No passaporte, ni siquiera una fotocopia!


Advertisement
Published: February 14th 2008
Edit Blog Post

Sun Feb 10 - After a pretty stressful night on the bus, I arrived in Bariloche, a very quaint ski town by an enormous lake. It’s extremely beautiful here, and very touristy - ice cream shops on every corner, etc. I’m staying with a woman named Valentina Farías, a psychiatrist who lives with here two teen aged children - a son, Martín, in high school, and a daughter, Paula, home from college for the summer.

I met with Monica, the headmistress of the school and she loaned me a bit more money, until Dale gets here and can bring me money and another credit card. I went into town and went to a locutorio to call Dale and tell him what happened and to cancel my credit and debit cards. It was hard to cancel them - the 1-800 emergency numbers don’t work from abroad, and I can’t find any other numbers to use on a Sunday. So I emailed them. It was wonderful to talk to Dale and have his support.

GIVEN ENTRIES ::
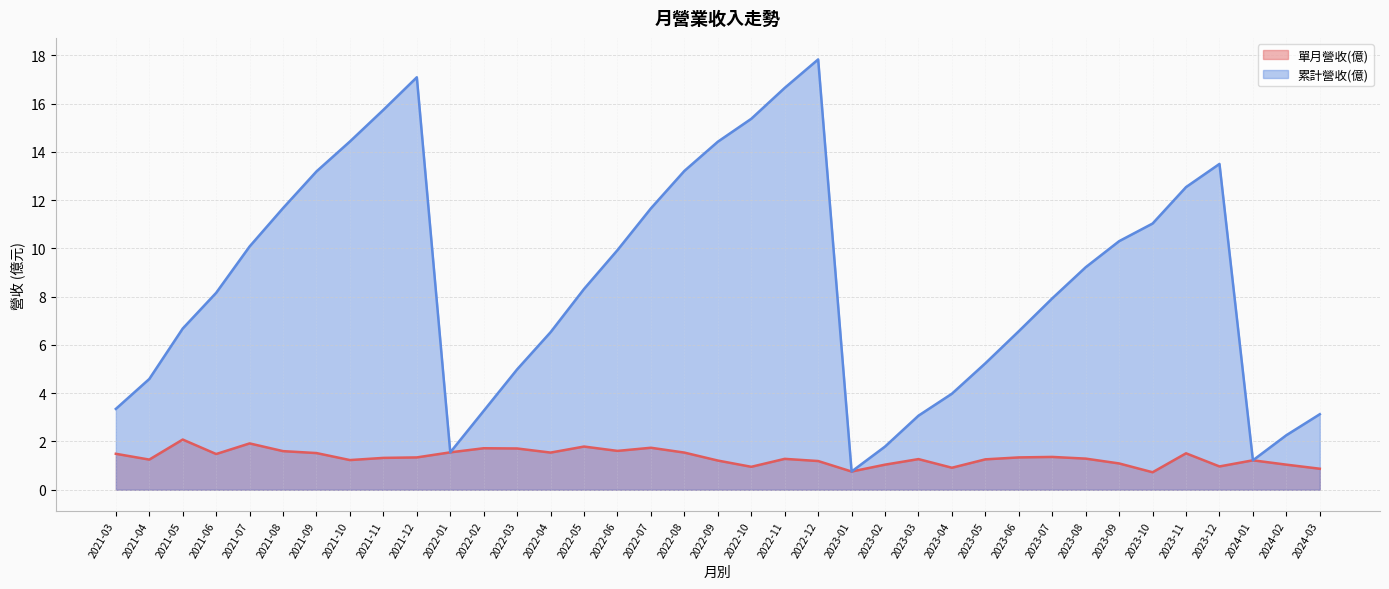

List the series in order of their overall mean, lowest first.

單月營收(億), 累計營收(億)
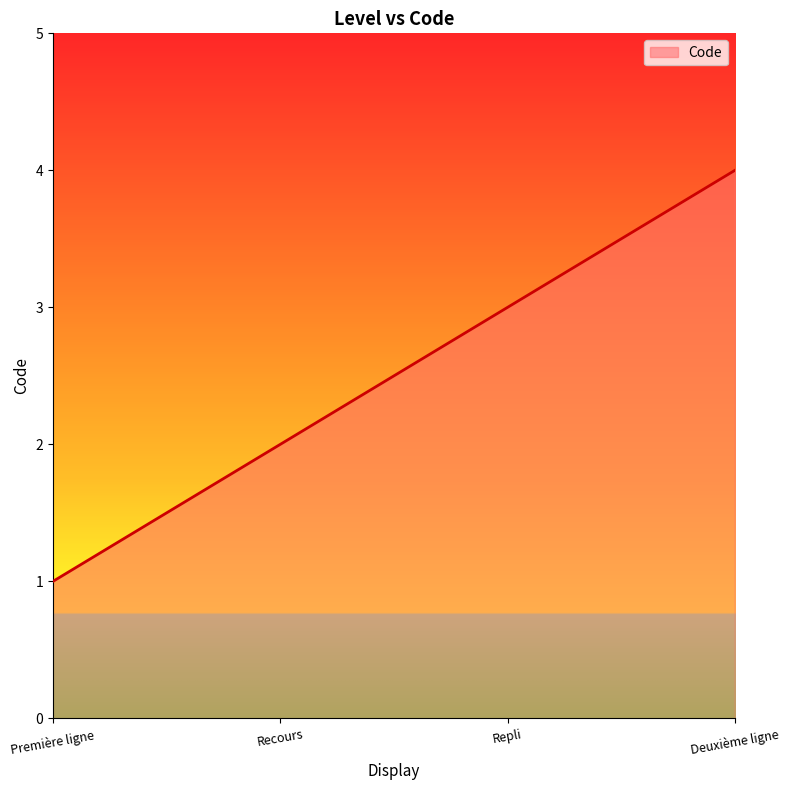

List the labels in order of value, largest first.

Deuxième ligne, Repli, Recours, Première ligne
* * *
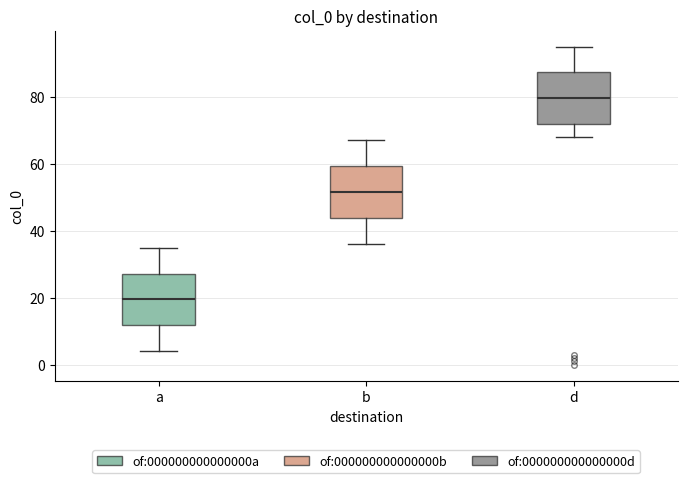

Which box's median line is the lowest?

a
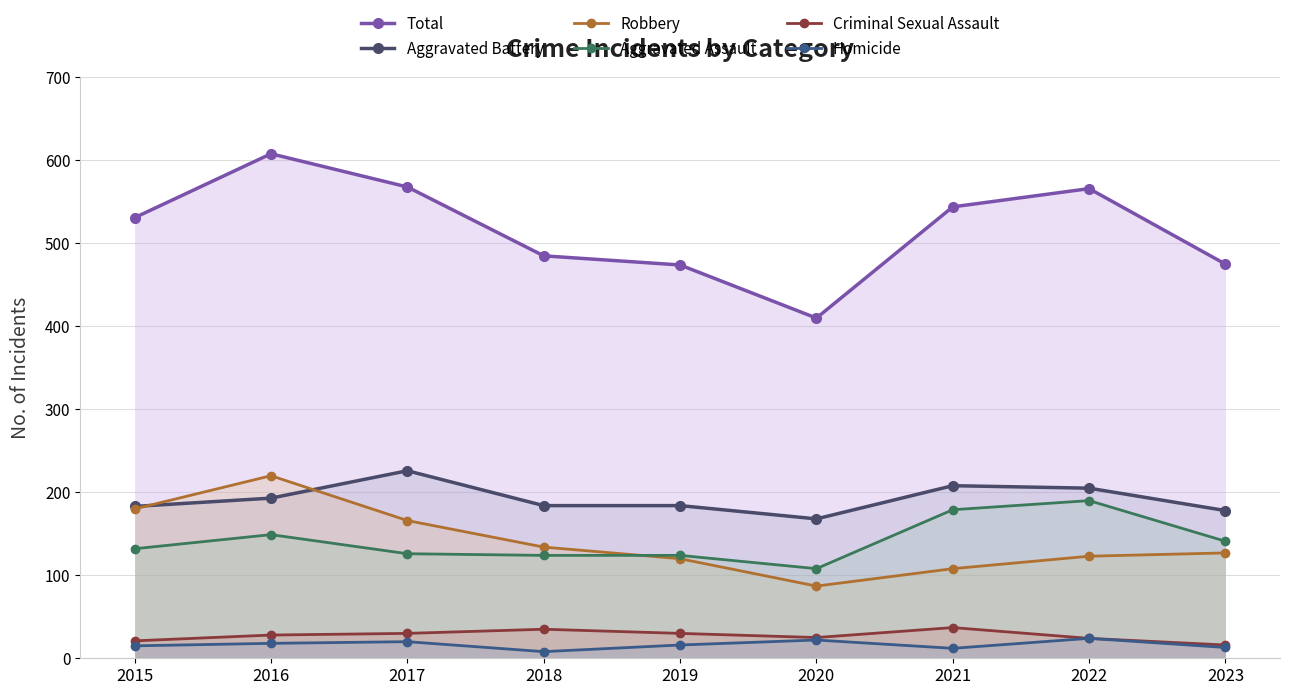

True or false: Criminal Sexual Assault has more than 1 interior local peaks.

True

YOUR INSTRUCTIONS :: Write the next part of the travel blog post about arriving in Bariloche, picking up right after its last sentence.

RESPONSE TO THIS EXERCISE ::
I’m realizing just how vulnerable I am without my passport. When the bus entered Bariloche this morning, for example, La Policia came through the bus checking identity cards. I’m not sure why, but maybe because Bariloche is located within a national park. Well, of course, I have no documentation, ¡ni siquiera una fotocopia! So I explained to them that my passport was stolen, showed them my police report and they went and got a supervisor to come check out the situation - all the while the whole bus is waiting for this to get straightened out. Anyway, we worked it out - as the Argentines would say, “ya está.”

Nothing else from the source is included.